Narsistik bireyler, eleştiriden çok korkarlar. Bu nedenle, partnerinize bir eleştiri ya da geri bildirimde bulunduğunuzda, tepkisi ne oluyor? Eğer karşısında bir savunma mekanizması geliştiriyorsa veya sizi suçlamaya başlıyorsa, bu onun narsist bir kişiliğe sahip olduğunun bir işareti olabilir. Narsistler genelde hata kabul etmekte zorlanır ve başkalarını suçlayarak kendi hatalarını örtbas etmeye çalışırlar. Bir ilişkide sağlıklı bir iletişim kurmak için, karşılıklı geri bildirim ve eleştiri kabulü son derece önemlidir.

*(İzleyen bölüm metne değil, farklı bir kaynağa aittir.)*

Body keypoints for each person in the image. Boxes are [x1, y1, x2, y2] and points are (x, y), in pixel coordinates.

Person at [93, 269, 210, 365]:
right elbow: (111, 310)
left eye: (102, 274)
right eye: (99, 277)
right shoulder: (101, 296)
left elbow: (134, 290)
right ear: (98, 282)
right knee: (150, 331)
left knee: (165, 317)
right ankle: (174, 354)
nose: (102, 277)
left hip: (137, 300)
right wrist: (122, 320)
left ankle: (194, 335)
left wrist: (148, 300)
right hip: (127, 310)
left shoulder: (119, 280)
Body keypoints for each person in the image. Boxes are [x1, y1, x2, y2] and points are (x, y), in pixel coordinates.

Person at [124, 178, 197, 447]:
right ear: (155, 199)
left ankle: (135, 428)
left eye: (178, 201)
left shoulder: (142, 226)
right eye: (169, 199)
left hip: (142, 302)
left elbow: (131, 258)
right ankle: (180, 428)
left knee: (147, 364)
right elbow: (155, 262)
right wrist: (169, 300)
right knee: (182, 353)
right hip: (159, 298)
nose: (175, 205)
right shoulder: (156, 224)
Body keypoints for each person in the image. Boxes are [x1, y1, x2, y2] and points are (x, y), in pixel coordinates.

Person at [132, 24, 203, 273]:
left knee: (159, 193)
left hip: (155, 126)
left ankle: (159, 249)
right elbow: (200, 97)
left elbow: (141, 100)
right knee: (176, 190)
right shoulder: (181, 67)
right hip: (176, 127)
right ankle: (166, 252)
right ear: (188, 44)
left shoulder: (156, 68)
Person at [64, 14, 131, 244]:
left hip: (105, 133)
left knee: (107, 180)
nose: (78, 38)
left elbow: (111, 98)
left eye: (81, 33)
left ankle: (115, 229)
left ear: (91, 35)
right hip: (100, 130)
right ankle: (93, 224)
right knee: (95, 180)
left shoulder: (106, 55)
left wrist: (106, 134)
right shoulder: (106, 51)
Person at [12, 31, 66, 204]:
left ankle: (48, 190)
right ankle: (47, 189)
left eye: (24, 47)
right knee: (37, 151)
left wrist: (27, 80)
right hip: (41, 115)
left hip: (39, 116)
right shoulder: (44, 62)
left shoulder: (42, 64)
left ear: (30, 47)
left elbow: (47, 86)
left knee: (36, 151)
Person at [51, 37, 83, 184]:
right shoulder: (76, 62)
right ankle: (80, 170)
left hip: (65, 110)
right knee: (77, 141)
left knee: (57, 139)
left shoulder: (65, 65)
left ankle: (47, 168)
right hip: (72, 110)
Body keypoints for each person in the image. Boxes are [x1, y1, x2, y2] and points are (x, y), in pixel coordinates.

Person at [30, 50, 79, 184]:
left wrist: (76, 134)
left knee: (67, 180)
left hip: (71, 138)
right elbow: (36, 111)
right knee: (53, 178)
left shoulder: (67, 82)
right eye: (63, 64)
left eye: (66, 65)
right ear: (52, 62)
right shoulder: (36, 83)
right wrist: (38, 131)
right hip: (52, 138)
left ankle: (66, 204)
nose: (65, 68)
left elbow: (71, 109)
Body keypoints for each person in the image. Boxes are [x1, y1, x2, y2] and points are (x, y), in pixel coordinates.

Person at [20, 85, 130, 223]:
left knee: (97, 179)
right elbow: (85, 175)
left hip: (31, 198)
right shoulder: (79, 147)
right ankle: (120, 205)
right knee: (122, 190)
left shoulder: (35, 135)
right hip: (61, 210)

Narsistik olan bir partnerle birlikteyken, ilişkide çoğu zaman belirsizlik yaşamak kaçınılmazdır. Davranışları dolayısıyla kendinizi sürekli sorgulamak, bu kişilik türünün en belirgin etkilerinden biridir. Eğer partnerinizin davranışlarından dolayı sürekli kendinizi rahatsız hissediyor, kendinize dair sorular soruyorsanız, bu durum narsistler ile olan anlamlandırma çabanızla ilgili olabilir. Kendinize güveniniz azalmışsa veya kendinizi yetersiz hissediyorsanız, bu ilişkide bir sorun olduğu anlamına gelebilir.

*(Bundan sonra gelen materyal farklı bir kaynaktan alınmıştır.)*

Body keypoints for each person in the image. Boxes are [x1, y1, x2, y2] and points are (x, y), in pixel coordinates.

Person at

Narsist bireyler, kendilerini genellikle diğer insanlardan üstün görürler. Eğer eşiniz sürekli olarak yapılan her şeyin kendisi için büyük bir başarı olduğu inancındaysa veya diğer insanları küçümseyerek bakıyorsa, bu narsizm belirtilerindendir. Narsistler, başarıları hakkında sık sık konuşmayı sevse de, başkalarının başarısızlıkları hakkında eleştirel olma eğilimindedir. Bu tür bir tutum, ilişkinizde ciddi sorunlara yol açabilir ve duygusal olarak sizi yıpratabilir.

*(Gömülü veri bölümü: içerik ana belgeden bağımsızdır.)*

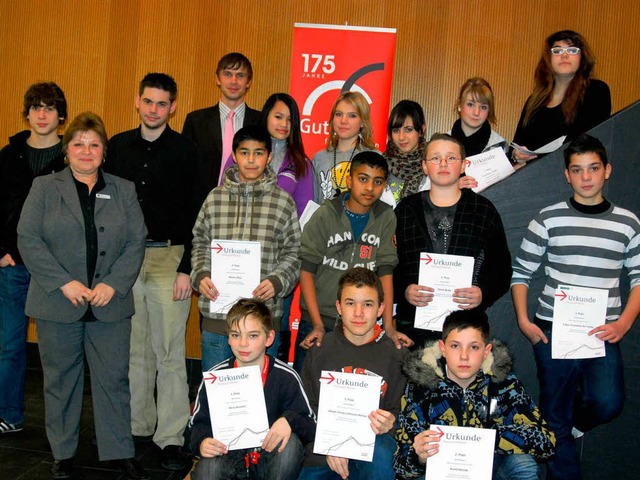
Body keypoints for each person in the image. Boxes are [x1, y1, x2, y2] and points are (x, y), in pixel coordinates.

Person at [16, 112, 149, 480]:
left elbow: (137, 241)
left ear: (104, 151)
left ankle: (119, 451)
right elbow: (28, 239)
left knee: (113, 379)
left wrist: (114, 284)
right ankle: (63, 453)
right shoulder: (44, 188)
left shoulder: (123, 189)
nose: (86, 151)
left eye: (94, 145)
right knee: (60, 380)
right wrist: (63, 282)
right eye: (78, 144)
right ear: (66, 150)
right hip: (59, 302)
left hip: (111, 303)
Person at [511, 133, 640, 480]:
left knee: (608, 402)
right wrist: (524, 321)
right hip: (553, 329)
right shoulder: (547, 218)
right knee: (555, 417)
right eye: (577, 170)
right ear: (567, 175)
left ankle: (576, 423)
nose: (586, 177)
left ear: (607, 170)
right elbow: (521, 273)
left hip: (604, 332)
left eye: (593, 168)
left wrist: (625, 323)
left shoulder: (628, 223)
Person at [105, 73, 198, 471]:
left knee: (170, 352)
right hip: (126, 259)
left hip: (168, 257)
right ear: (137, 101)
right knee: (134, 349)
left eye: (162, 103)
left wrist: (186, 268)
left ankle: (171, 437)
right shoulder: (118, 147)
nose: (154, 109)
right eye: (148, 102)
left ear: (172, 107)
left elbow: (197, 215)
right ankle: (138, 426)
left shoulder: (186, 151)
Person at [393, 310, 555, 479]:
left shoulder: (504, 384)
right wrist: (419, 458)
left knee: (523, 464)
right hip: (439, 473)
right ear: (443, 348)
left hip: (490, 469)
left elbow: (546, 443)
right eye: (455, 346)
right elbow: (400, 467)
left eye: (474, 347)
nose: (464, 356)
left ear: (486, 351)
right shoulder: (421, 386)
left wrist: (491, 438)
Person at [191, 125, 301, 371]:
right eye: (244, 152)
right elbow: (199, 242)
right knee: (218, 394)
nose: (251, 160)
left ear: (269, 157)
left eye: (259, 153)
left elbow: (294, 252)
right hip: (218, 319)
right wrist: (200, 275)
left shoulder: (283, 202)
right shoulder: (214, 198)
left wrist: (277, 281)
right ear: (234, 155)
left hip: (262, 320)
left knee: (261, 397)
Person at [296, 151, 411, 371]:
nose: (369, 188)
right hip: (321, 320)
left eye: (377, 182)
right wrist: (317, 323)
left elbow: (386, 273)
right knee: (309, 393)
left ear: (384, 185)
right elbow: (307, 271)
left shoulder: (386, 217)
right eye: (363, 179)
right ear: (349, 180)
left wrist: (388, 325)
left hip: (362, 326)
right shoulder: (326, 214)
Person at [394, 133, 511, 348]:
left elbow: (502, 268)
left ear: (464, 164)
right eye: (435, 158)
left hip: (466, 328)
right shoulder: (405, 210)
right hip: (412, 327)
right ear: (425, 166)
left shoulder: (483, 211)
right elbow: (388, 264)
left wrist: (483, 293)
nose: (443, 164)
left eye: (451, 158)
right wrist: (404, 290)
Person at [0, 82, 67, 435]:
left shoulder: (72, 158)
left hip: (56, 271)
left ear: (61, 116)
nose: (42, 114)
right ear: (27, 113)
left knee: (56, 352)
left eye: (50, 107)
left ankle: (57, 424)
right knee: (9, 345)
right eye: (36, 107)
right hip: (14, 266)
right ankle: (9, 414)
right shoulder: (8, 156)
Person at [299, 267, 408, 480]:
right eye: (350, 303)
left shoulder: (397, 356)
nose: (358, 313)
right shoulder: (320, 349)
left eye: (367, 304)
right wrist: (330, 444)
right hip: (326, 454)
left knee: (383, 453)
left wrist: (391, 423)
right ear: (339, 307)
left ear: (380, 308)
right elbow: (305, 410)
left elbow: (405, 414)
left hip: (373, 453)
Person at [189, 298, 315, 480]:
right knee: (207, 470)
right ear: (228, 338)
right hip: (226, 454)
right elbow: (197, 424)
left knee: (290, 447)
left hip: (269, 457)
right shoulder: (216, 377)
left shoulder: (286, 376)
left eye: (253, 335)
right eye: (235, 335)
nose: (243, 343)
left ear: (269, 338)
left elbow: (310, 425)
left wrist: (289, 420)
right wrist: (202, 442)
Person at [512, 30, 611, 166]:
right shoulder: (534, 101)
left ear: (582, 57)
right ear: (548, 59)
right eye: (557, 51)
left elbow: (591, 139)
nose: (564, 55)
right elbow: (517, 143)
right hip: (536, 177)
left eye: (572, 50)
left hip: (577, 175)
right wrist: (517, 154)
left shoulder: (596, 90)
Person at [182, 52, 261, 204]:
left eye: (240, 75)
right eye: (228, 74)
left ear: (249, 82)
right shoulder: (196, 121)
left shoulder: (260, 122)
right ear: (217, 79)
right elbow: (185, 171)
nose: (233, 81)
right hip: (203, 207)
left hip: (248, 207)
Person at [312, 91, 376, 203]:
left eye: (352, 115)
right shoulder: (319, 158)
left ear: (362, 122)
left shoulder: (374, 158)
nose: (343, 121)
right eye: (338, 114)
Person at [382, 100, 427, 200]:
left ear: (421, 130)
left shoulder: (433, 164)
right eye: (396, 130)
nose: (401, 137)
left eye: (408, 129)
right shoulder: (380, 165)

Narsistik bir partner, kendi ihtiyaçlarına odaklandığı için başkalarına karşı içten bir sevgi gösterisi beklenmedik bir durum olabilir. Eğer eşiniz, ilişkinizdeki özel anlarda bile kendini ön plana koymayı tercih ediyorsa, bu ilişkinizin sağlığı açısından sorumluluk almadığını gösterir. Sevgi, karşılıklı bir bağ ve paylaşım olmalıdır; bunun eksikliği, ilişkinizi zayıflatacaktır. Narsistik bir partnerle yaşamak, karşılıklı sevgi ve saygıya dayalı bir ilişki hayal kırıklığına yol açabilir.
Bu soruları cevaplamak, ilişkinizin dinamiklerini anlamanıza ve eşinizin narsist bir kişilik yapısına sahip olup olmadığını değerlendirmeye yardımcı olabilir. Eğer bu soruların çoğuna "evet" yanıtı verdiyseniz, duygusal sağlığınızı korumak adına bir uzmandan destek almayı düşünebilirsiniz. Unutmayın ki sağlıklı bir ilişki, karşılıklı saygı, sevgi ve destek üzerine kuruludur. Kendinize ve duygusal sağlığınıza öncelik vererek, en doğru kararı verebilirsiniz.